■ GOAL OF THE EXERCISE
Reproduce, with no changes, the line that contains "Indian ICT industry has" and all the lines that come after it in the records.

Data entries
━━━━━━━━━━

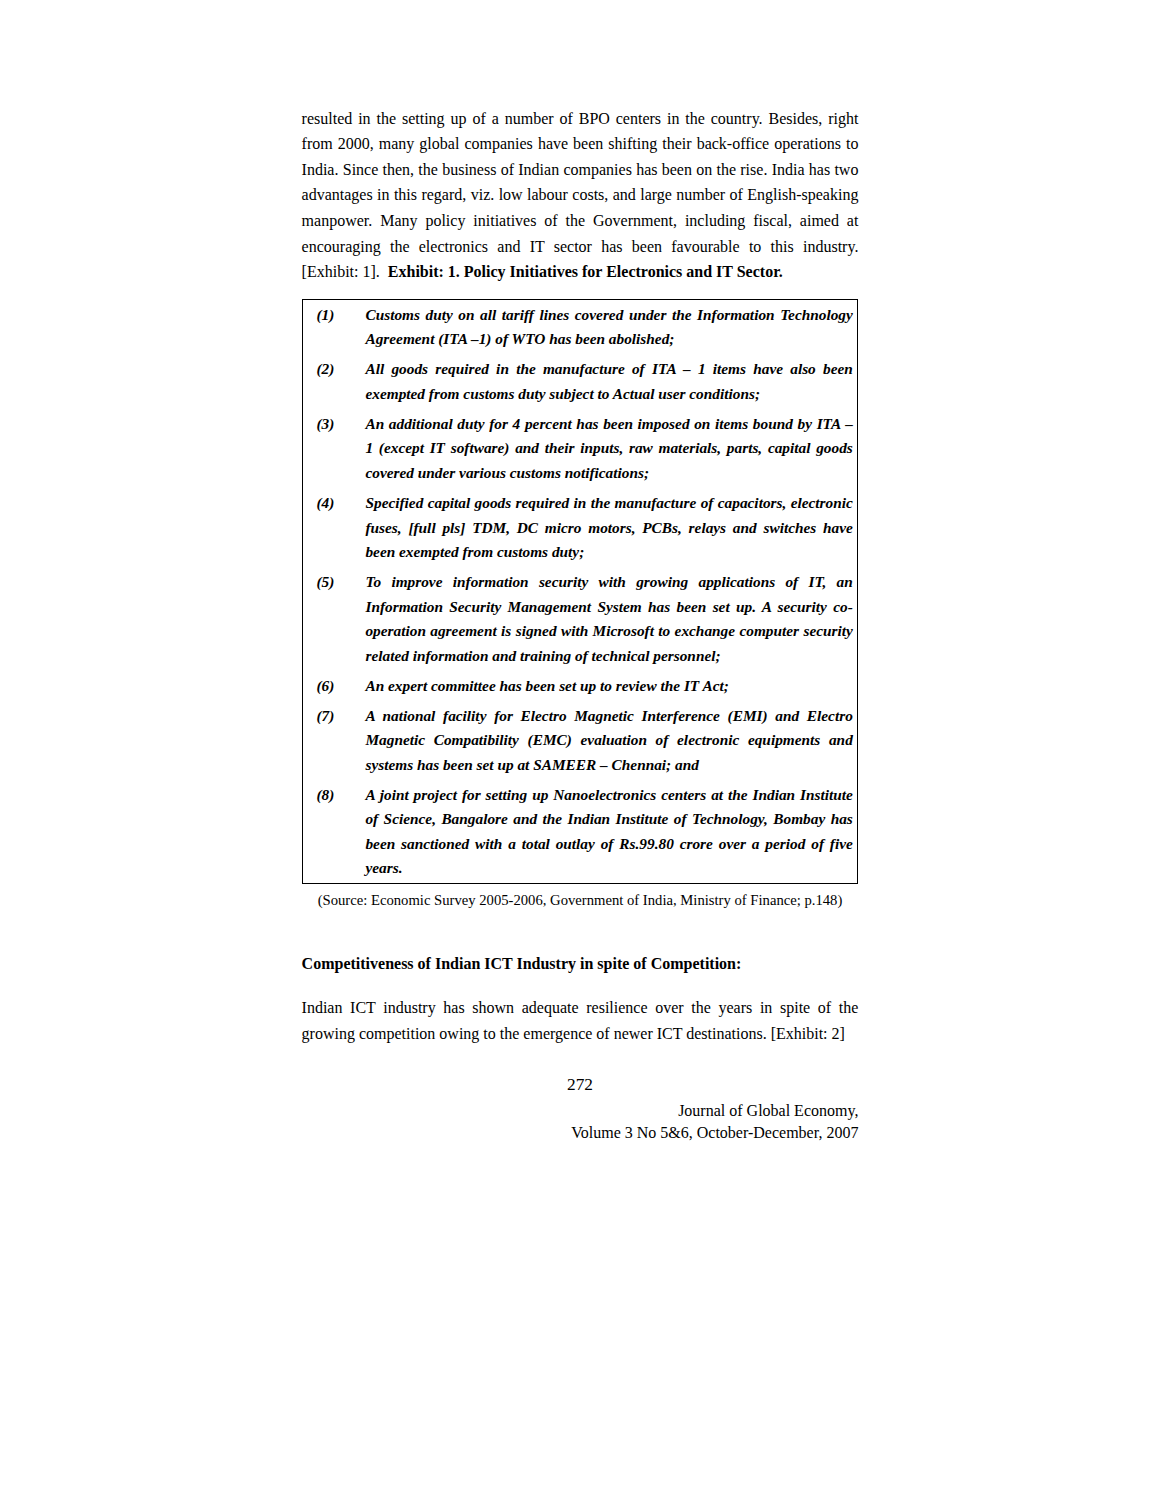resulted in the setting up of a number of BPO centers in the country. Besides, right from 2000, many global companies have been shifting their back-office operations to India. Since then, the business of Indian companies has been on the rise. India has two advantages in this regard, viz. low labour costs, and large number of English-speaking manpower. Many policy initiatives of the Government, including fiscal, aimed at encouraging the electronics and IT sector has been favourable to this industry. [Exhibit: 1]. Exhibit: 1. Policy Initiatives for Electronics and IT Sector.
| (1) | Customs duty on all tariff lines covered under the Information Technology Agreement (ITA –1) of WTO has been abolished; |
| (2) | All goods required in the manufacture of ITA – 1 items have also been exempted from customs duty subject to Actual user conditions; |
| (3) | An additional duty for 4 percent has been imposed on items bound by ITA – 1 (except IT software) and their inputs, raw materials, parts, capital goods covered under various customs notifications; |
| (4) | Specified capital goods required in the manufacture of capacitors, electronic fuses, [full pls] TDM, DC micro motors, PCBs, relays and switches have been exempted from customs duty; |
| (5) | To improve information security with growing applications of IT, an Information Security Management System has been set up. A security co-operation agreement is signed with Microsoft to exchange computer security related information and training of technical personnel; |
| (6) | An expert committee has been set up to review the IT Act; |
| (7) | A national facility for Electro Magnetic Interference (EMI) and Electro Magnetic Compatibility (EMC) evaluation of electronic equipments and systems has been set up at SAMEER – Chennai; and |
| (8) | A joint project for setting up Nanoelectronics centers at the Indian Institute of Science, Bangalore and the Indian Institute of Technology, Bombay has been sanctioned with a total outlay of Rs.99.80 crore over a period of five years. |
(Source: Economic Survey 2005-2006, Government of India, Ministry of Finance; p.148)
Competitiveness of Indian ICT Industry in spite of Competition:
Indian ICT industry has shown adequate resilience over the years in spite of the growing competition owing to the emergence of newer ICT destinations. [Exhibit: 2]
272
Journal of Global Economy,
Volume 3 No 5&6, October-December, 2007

━━━━━━━━━━

■ SOLUTION FOR THIS PROBLEM
Indian ICT industry has shown adequate resilience over the years in spite of the growing competition owing to the emergence of newer ICT destinations. [Exhibit: 2]
272
Journal of Global Economy,
Volume 3 No 5&6, October-December, 2007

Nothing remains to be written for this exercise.